### INPUT MATERIAL
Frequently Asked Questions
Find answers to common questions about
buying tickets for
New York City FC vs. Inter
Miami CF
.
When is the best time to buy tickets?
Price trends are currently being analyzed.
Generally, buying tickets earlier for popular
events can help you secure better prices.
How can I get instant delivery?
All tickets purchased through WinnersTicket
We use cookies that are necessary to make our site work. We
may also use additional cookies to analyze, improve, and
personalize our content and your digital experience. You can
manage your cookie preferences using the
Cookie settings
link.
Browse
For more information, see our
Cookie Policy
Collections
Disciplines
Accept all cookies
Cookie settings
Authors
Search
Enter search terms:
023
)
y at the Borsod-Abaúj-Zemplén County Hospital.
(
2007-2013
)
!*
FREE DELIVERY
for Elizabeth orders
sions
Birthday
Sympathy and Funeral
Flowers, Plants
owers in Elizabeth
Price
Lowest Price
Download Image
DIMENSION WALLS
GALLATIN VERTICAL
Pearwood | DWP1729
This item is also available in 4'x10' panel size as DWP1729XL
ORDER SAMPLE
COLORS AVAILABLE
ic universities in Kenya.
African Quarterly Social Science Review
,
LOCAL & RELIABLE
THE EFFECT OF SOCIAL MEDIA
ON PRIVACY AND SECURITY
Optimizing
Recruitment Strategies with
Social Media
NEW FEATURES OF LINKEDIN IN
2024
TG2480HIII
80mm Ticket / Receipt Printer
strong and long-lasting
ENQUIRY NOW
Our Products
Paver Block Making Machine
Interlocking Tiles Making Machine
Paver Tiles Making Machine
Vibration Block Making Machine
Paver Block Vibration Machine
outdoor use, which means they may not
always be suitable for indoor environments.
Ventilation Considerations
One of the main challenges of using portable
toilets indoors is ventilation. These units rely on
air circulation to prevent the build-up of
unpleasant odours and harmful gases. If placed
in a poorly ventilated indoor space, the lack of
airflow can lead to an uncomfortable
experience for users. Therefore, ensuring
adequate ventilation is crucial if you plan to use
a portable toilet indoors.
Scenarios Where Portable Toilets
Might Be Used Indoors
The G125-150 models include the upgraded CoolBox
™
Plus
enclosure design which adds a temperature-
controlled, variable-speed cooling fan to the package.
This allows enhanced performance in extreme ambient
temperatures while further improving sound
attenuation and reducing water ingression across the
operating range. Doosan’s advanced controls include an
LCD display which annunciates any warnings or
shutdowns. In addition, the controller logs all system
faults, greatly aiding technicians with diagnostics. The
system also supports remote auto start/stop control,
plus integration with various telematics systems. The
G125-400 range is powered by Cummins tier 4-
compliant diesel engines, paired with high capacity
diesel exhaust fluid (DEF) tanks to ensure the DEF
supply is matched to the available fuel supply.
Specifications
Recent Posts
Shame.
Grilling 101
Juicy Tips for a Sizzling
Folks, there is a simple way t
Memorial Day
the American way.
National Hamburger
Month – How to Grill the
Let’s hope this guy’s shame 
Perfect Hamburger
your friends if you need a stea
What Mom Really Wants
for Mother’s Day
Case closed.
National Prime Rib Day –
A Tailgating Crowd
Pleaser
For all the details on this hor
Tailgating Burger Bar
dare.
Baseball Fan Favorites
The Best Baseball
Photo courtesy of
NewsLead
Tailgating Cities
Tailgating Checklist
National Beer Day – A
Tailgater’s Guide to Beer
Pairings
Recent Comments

### TO DO
From the first line to the last, write out the listing exactly.

### WORKED SOLUTION
Frequently Asked Questions
Find answers to common questions about
buying tickets for
New York City FC vs. Inter
Miami CF
.
When is the best time to buy tickets?
Price trends are currently being analyzed.
Generally, buying tickets earlier for popular
events can help you secure better prices.
How can I get instant delivery?
All tickets purchased through WinnersTicket
We use cookies that are necessary to make our site work. We
may also use additional cookies to analyze, improve, and
personalize our content and your digital experience. You can
manage your cookie preferences using the
Cookie settings
link.
Browse
For more information, see our
Cookie Policy
Collections
Disciplines
Accept all cookies
Cookie settings
Authors
Search
Enter search terms:
023
)
y at the Borsod-Abaúj-Zemplén County Hospital.
(
2007-2013
)
!*
FREE DELIVERY
for Elizabeth orders
sions
Birthday
Sympathy and Funeral
Flowers, Plants
owers in Elizabeth
Price
Lowest Price
Download Image
DIMENSION WALLS
GALLATIN VERTICAL
Pearwood | DWP1729
This item is also available in 4'x10' panel size as DWP1729XL
ORDER SAMPLE
COLORS AVAILABLE
ic universities in Kenya.
African Quarterly Social Science Review
,
LOCAL & RELIABLE
THE EFFECT OF SOCIAL MEDIA
ON PRIVACY AND SECURITY
Optimizing
Recruitment Strategies with
Social Media
NEW FEATURES OF LINKEDIN IN
2024
TG2480HIII
80mm Ticket / Receipt Printer
strong and long-lasting
ENQUIRY NOW
Our Products
Paver Block Making Machine
Interlocking Tiles Making Machine
Paver Tiles Making Machine
Vibration Block Making Machine
Paver Block Vibration Machine
outdoor use, which means they may not
always be suitable for indoor environments.
Ventilation Considerations
One of the main challenges of using portable
toilets indoors is ventilation. These units rely on
air circulation to prevent the build-up of
unpleasant odours and harmful gases. If placed
in a poorly ventilated indoor space, the lack of
airflow can lead to an uncomfortable
experience for users. Therefore, ensuring
adequate ventilation is crucial if you plan to use
a portable toilet indoors.
Scenarios Where Portable Toilets
Might Be Used Indoors
The G125-150 models include the upgraded CoolBox
™
Plus
enclosure design which adds a temperature-
controlled, variable-speed cooling fan to the package.
This allows enhanced performance in extreme ambient
temperatures while further improving sound
attenuation and reducing water ingression across the
operating range. Doosan’s advanced controls include an
LCD display which annunciates any warnings or
shutdowns. In addition, the controller logs all system
faults, greatly aiding technicians with diagnostics. The
system also supports remote auto start/stop control,
plus integration with various telematics systems. The
G125-400 range is powered by Cummins tier 4-
compliant diesel engines, paired with high capacity
diesel exhaust fluid (DEF) tanks to ensure the DEF
supply is matched to the available fuel supply.
Specifications
Recent Posts
Shame.
Grilling 101
Juicy Tips for a Sizzling
Folks, there is a simple way t
Memorial Day
the American way.
National Hamburger
Month – How to Grill the
Let’s hope this guy’s shame 
Perfect Hamburger
your friends if you need a stea
What Mom Really Wants
for Mother’s Day
Case closed.
National Prime Rib Day –
A Tailgating Crowd
Pleaser
For all the details on this hor
Tailgating Burger Bar
dare.
Baseball Fan Favorites
The Best Baseball
Photo courtesy of
NewsLead
Tailgating Cities
Tailgating Checklist
National Beer Day – A
Tailgater’s Guide to Beer
Pairings
Recent Comments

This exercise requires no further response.